BEIJING (SCMP): China’s innovation ecosystem has witnessed a resurgence, minting 67 new unicorn start-ups in the first half of 2026 – the biggest increase in almost five years – as AI and robotics kick off a new investment cycle.
The growth translates into an average of one new unicorn – private companies valued at US$1 billion or more – in less than every three days and was the highest since the second half of 2021 when 76 new unicorns were created, according to a Monday report by ITJuzi, a start-up database.
The momentum was tightly clustered around two cutting-edge industries – artificial intelligence and robotics – which together accounted for more than 53 per cent of the cohort. This differed from the previous cycle between 2021 and 2022, when large start-ups spanned multiple sectors including new-energy vehicles, biomedicine and online consumer businesses.
DeepSeek was the biggest star of the past six months. The Hangzhou-based AI firm just closed its first-ever external fundraising at a valuation of about 400 billion yuan (US$59.2 billion), the highest in the past six months and the fourth largest among all unicorns in China, following ByteDance, Ant Group and Shein.
But most of the new unicorns – about 78 per cent – were valued between US$1 billion and US$2 billion, suggesting they were still “in the early stages of growth”, according to the report. No companies fell into the US$5 billion to US$10 billion bracket, which marked a valuation jump between “unicorns” and “super unicorns”.
Almost half of the newcomers, or 32, were founded within the past three years, mostly in 2023 when 14 such start-ups were established. The timing closely aligned with the surge in large AI models following OpenAI’s release of ChatGPT in late 2022, which sparked entrepreneurs’ passion for generative AI worldwide.
DeepSeek, for instance, was launched in 2023 by Liang Wenfeng – known for his quantitative hedge fund High-Flyer Quant – to focus on artificial general intelligence research.
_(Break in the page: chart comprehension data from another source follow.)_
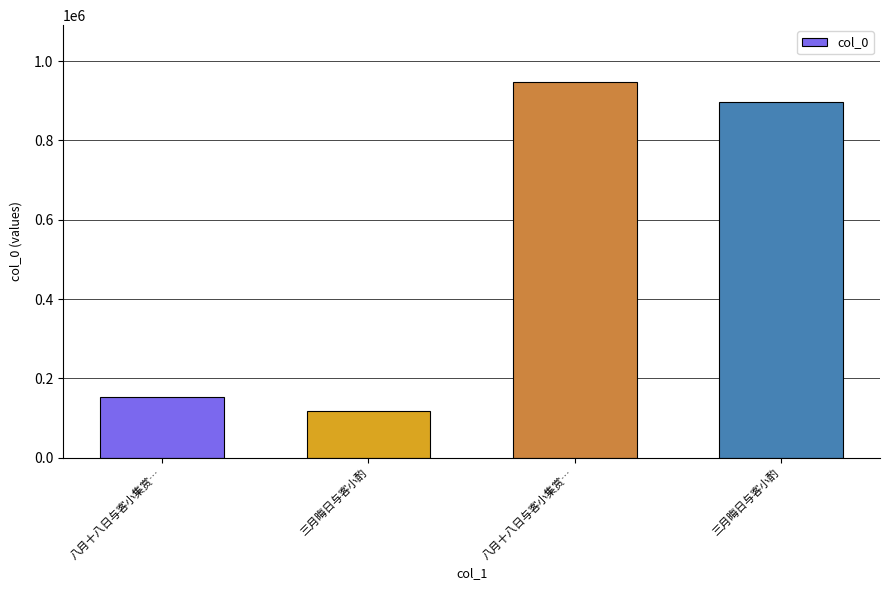

How many data points are less than 897437?

2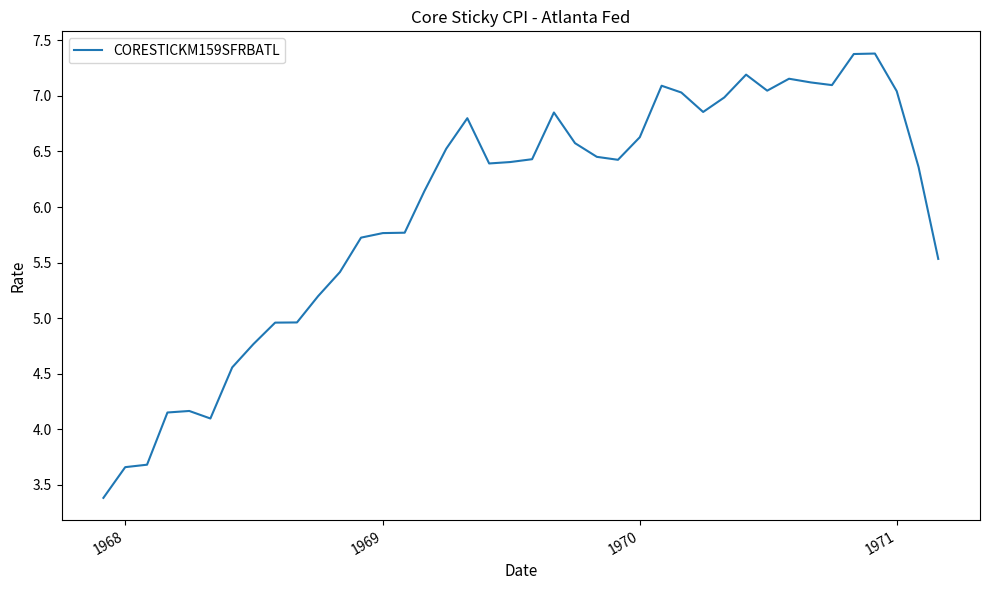

What is the maximum value shown in the chart?

7.4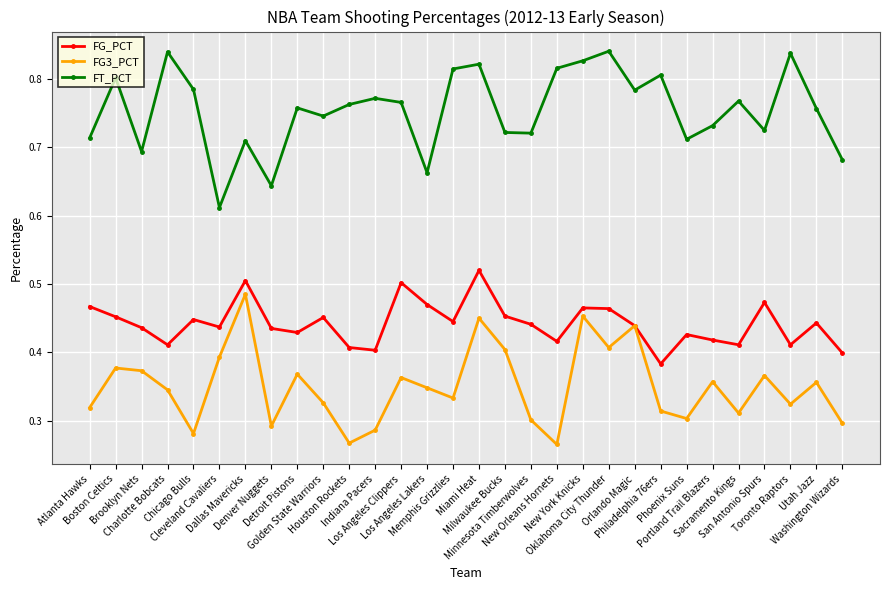

In FG3_PCT, how many points are higher than both neighbors (excluding endpoints)?

10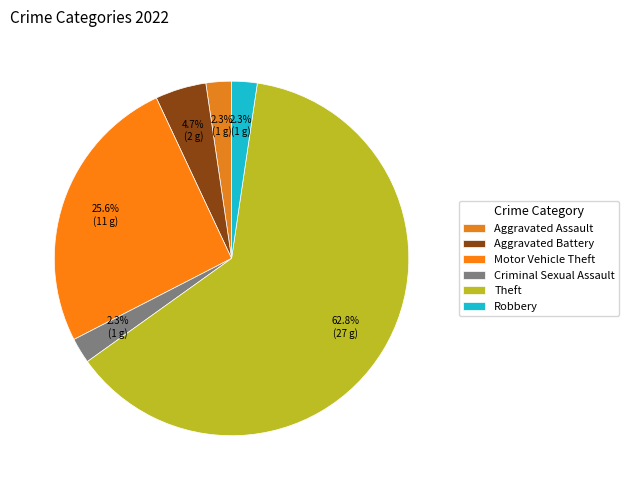

What percentage is the Motor Vehicle Theft slice, to the nearest percent?

26%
Some companies backed by star firms or prominent entrepreneurs achieved unicorn status at a rapid pace this year, including Bulage – or Pragmatics – which reached it within just one month and was founded by former Alibaba Group Holding employee Lin Junyang, a technical leader of the Qwen large-language models.
AgiLink, a robotic hand maker backed by Chinese robotics star AgiBot, crossed the US$1 billion mark in less than five months.
“The valuations of some start-ups are based more on team members’ premiums and market expectations than on actual commercial validation”, ITJuzi warned in the report.
“It remains to be seen whether these rapidly emerging ‘lightning unicorns’ will be able to meet commercialisation expectations within one to two years, and whether market saturation will trigger a valuation correction.”
Alibaba owns the South China Morning Post.